Employers are offering to pay workers a "default" extra rate for beavering away on public holidays, but are alarmed that unionists want this applied to Sunday shifts.
Business New Zealand representatives, part of an employer-union advisory group on changes to the Holidays Act, say the holiday rate should be time-and-a-half, aswell as a day off later in lieu, so long as payments can be varied by agreement with workers.
The Council of Trade Unions, on the other hand, wants time-and-a-half to be set as a non-negotiable minimum rate, in line with both Labour Party and Alliance election policies.
It also wants this to become a default payment - one that can be varied by agreement - for Sundays.
But employers say Sunday is no longer regarded as a holiday, so it has no place in the Holidays Act.
Under the act, Sundays and public holidays attract a default payment of double time for workers in factories and "undertakings", such as warehouses, but not in other workplaces, such as shops.
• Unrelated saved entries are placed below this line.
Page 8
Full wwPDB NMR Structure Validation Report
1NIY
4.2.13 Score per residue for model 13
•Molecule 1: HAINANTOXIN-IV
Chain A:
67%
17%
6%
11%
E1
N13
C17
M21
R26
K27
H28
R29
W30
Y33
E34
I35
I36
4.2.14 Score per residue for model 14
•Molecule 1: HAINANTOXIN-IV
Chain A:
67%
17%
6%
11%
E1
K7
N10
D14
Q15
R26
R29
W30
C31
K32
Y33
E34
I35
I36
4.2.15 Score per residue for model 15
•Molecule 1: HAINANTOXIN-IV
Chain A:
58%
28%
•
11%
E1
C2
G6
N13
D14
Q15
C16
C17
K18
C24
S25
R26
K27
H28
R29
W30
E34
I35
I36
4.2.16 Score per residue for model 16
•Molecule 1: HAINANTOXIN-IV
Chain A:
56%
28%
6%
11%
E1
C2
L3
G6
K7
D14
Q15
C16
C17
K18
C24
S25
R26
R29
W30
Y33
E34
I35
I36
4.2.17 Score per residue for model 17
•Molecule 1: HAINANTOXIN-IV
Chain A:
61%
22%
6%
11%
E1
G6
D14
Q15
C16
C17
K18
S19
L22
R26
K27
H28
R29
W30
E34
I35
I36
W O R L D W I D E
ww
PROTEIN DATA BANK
The offer to extend default payments for public holidays to the rest of the workforce, although at a lower rate, is a compromise by employers.
But CTU president Ross Wilson said unions were compromising by accepting a drop in the default rate from double time, which was standard for holidays and Sundays in industrial awards preceding the Employment Contracts Act, 1991.
Unions also want bereavement leave added to the present minimum of five days' special leave a year, which includes sick days.